Re: Interesting Images From Precolonial And Early Colonial Africa by pleep(m): 1:22am On Apr 13, 2013
I was a little sarcastic before, but some of these pictures actually do look like they might be phallic symbols.

There is precedent for this because in many other civilizations such symbols were usually designed as pillars and often took the shape of a bird.

Re: Interesting Images From Precolonial And Early Colonial Africa by pleep(m): 1:22am On Apr 13, 2013
Now look at roman phallic symbolism that is also designed to pass as a bird.

Re: Interesting Images From Precolonial And Early Colonial Africa by PhysicsQED(m): 1:28am On Apr 13, 2013
[img]http://raai.library.yale.edu/web/art/2/0/91090_images_image_2090_medium.jpg[/img]

Publication: 1899. Schlichter, Henry. "Travels and Researches in Rhodesia." The Geographical Journal, Vol. 13, No. 4, April.


Caption: Zimbabye Dish, Showing a number of zodiacal and other astronomical signs.
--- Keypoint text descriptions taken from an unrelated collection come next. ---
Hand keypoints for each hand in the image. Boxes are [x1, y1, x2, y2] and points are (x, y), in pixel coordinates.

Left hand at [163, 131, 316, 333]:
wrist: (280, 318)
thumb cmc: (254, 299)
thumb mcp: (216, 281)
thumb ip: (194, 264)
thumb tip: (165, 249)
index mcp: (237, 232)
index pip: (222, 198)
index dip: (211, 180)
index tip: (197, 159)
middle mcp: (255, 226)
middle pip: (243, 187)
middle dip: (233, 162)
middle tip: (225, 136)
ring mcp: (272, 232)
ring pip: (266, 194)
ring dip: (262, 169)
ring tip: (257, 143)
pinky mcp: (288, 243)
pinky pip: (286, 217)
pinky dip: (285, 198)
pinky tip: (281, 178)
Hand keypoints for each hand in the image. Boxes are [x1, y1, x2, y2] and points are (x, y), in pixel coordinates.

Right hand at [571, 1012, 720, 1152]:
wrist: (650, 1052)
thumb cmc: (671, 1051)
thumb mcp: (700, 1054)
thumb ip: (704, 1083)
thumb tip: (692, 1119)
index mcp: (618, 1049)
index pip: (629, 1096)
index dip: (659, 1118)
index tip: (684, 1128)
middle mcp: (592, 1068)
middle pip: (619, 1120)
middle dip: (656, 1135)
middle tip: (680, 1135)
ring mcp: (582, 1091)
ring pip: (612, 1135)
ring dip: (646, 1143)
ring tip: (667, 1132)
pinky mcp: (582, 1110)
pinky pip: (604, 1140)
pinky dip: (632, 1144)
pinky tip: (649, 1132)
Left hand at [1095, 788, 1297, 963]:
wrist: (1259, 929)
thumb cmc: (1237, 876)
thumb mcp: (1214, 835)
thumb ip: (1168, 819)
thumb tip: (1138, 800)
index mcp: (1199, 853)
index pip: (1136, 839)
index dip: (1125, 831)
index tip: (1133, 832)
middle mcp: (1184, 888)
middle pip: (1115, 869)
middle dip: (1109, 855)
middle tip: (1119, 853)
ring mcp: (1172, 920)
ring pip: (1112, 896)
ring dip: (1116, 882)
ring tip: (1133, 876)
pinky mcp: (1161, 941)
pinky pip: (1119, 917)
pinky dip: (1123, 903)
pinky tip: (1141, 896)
Measurements: Diameter, right to left, 14 3/4 inches; diameter, top to bottom, 13 inches; outside depth, 5 3/4 inches; inside depth, near centre, 2 1/2 inches. 1. Gemini 2. Empty Space Standing for Cancer (Constellation introduced at a later period of antiquity) 3. Leo (?) 4. Virgo 5. Libra 6. Scorpio 7. Milky Way (Sagittarius) 8. Capricornus (fish-tailed goat) 9. Aquarius 10. Sun Image 11. Orion (Hunter) 12. Taurus. The Crocodile is taken to indicate the northern circumpolar constellation (Compare Lockyer, "Dawn of Astronomy," 1894, p. 150)

Keywords:
• Zimbabwe (Country, region, place)
• wood (Materials and techniques)
• carved (Materials and techniques)
• astonomical symbols (Notable features)
• crocodile (Notable features)
• reptile (Notable features)
• zodiac signs (Notable features)
• bowl (Object name, type)
• divination dish (Object name, type)
• Shona (Style, culture group)
Re: Interesting Images From Precolonial And Early Colonial Africa by PhysicsQED(m): 1:33am On Apr 13, 2013
@ pleep, I am not familiar with what it is exactly that vultures or other types of birds represented in Shona mythology or traditional religion, but in the absence of evidence that there was some sort of s3xual connotation to them, doesn't it seem a bit presumptuous to assume that the soapstone bird pillars were phallic? You could be right, and it could be phallic, but then again, your assumption could be completely wrong. Maybe you should try and get some supporting evidence.